Regulations at 36 CFR part 13, subpart F, will be applied accordingly.
    5. Comment: Several commenters suggested that the NPS limit 
regulatory changes in response to the Supreme Court's decision to 
implementing the final order of the U.S. District Court, or otherwise 
narrowing the scope of this rule to exempt only the Nation River within 
the Preserve from the Service's hovercraft prohibition at 36 CFR 
2.17(e), or alternatively, to adopt language making it clear that Wild 
and Scenic Rivers are not affected by the regulatory changes.
    NPS Response: The NPS disagrees with the suggestions that 
regulatory changes should be limited to the Yukon-Charley Rivers 
National Preserve, or to the Nation River, or to the hovercraft 
transiting it. While that was the specific issue in the case, it 
remains the NPS's duty to enforce the laws applicable to the lands it 
manages as part of the National Park System, and the Supreme Court's 
decision in Sturgeon has a broader effect on how those laws apply in 
Alaska, as explained above. Regulatory changes that are limited to the 
applicability of the hovercraft ban on the Nation River would be 
inconsistent with the intent of this rulemaking and fail to implement 
the Court's holding in Sturgeon. The final rule ensures NPS regulations 
are consistent with that holding. Inasmuch as the Court expressly 
declined to address how Wild and Scenic Rivers in Alaska are impacted 
by its analysis of NPS authorities (slip op. 27, n. 10), these 
regulations do not address that issue.
    6. Comment: Several commenters questioned the effect of this rule 
on waters within National Park System units where navigability has not 
yet been determined or that overlay submerged lands where ownership is 
in question. Some commenters recommended that the NPS recognize or 
presume that title resides with the State, while others recommended the 
NPS assert title, until adjudicated otherwise. Extensive commentary was 
also provided on the issue of navigability and determining ownership of 
submerged lands, and on the purposes for which conservation system 
units in Alaska were established vis-[agrave]-vis the

[[Page 72959]]

protection of lakes, rivers, and streams within the units.
    NPS Response: In response to both sets of comments, the NPS notes 
that the existing and proposed regulations at 36 CFR Chapter I do not 
address or determine, and have no impact on, whether waters in Alaska 
are navigable or who maintains title to the submerged lands. Those are 
not decisions that can be made by the National Park Service. As noted 
in some of the comments, those decisions are made by Congress, the 
Bureau of Land Management, or the courts.
    7. Comment: Many commenters asked that the NPS work cooperatively 
with the State of Alaska in the management of waterways, particularly 
those used by commercial service providers and the public for access to 
and across park areas.

..........

**ACTIVITY 1:** Extract from the rulemaking excerpt the passage starting with "NPS Response: In" and going on through "across park areas.".
**ACTIVITY 2:** Condense the paragraph of the rulemaking excerpt that begins "NPS Response: In response to both sets of comments" into a shorter version that keeps its main facts.
You will not need the lines that follow the rulemaking excerpt.

**DATA SECTION:**
..........

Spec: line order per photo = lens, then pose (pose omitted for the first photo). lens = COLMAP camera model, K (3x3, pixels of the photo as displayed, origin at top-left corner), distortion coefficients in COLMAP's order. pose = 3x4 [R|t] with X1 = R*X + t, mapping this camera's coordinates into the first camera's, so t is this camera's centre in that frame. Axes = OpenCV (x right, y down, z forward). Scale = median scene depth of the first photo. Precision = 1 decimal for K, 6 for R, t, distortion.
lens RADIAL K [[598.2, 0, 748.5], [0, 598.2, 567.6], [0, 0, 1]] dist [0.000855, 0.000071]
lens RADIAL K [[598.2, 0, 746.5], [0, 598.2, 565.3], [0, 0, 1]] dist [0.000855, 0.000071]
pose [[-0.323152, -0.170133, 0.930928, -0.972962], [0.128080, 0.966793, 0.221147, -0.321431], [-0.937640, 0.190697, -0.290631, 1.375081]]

..........

**REPLY 1:**
NPS Response: In response to both sets of comments, the NPS notes 
that the existing and proposed regulations at 36 CFR Chapter I do not 
address or determine, and have no impact on, whether waters in Alaska 
are navigable or who maintains title to the submerged lands. Those are 
not decisions that can be made by the National Park Service. As noted 
in some of the comments, those decisions are made by Congress, the 
Bureau of Land Management, or the courts.
    7. Comment: Many commenters asked that the NPS work cooperatively 
with the State of Alaska in the management of waterways, particularly 
those used by commercial service providers and the public for access to 
and across park areas.

**REPLY 2:** The NPS says its existing and proposed regulations at 36 CFR Chapter I do not address, determine or affect whether Alaska waters are navigable or who holds title to submerged lands. The National Park Service cannot make those decisions. Congress, the Bureau of Land Management or the courts make them.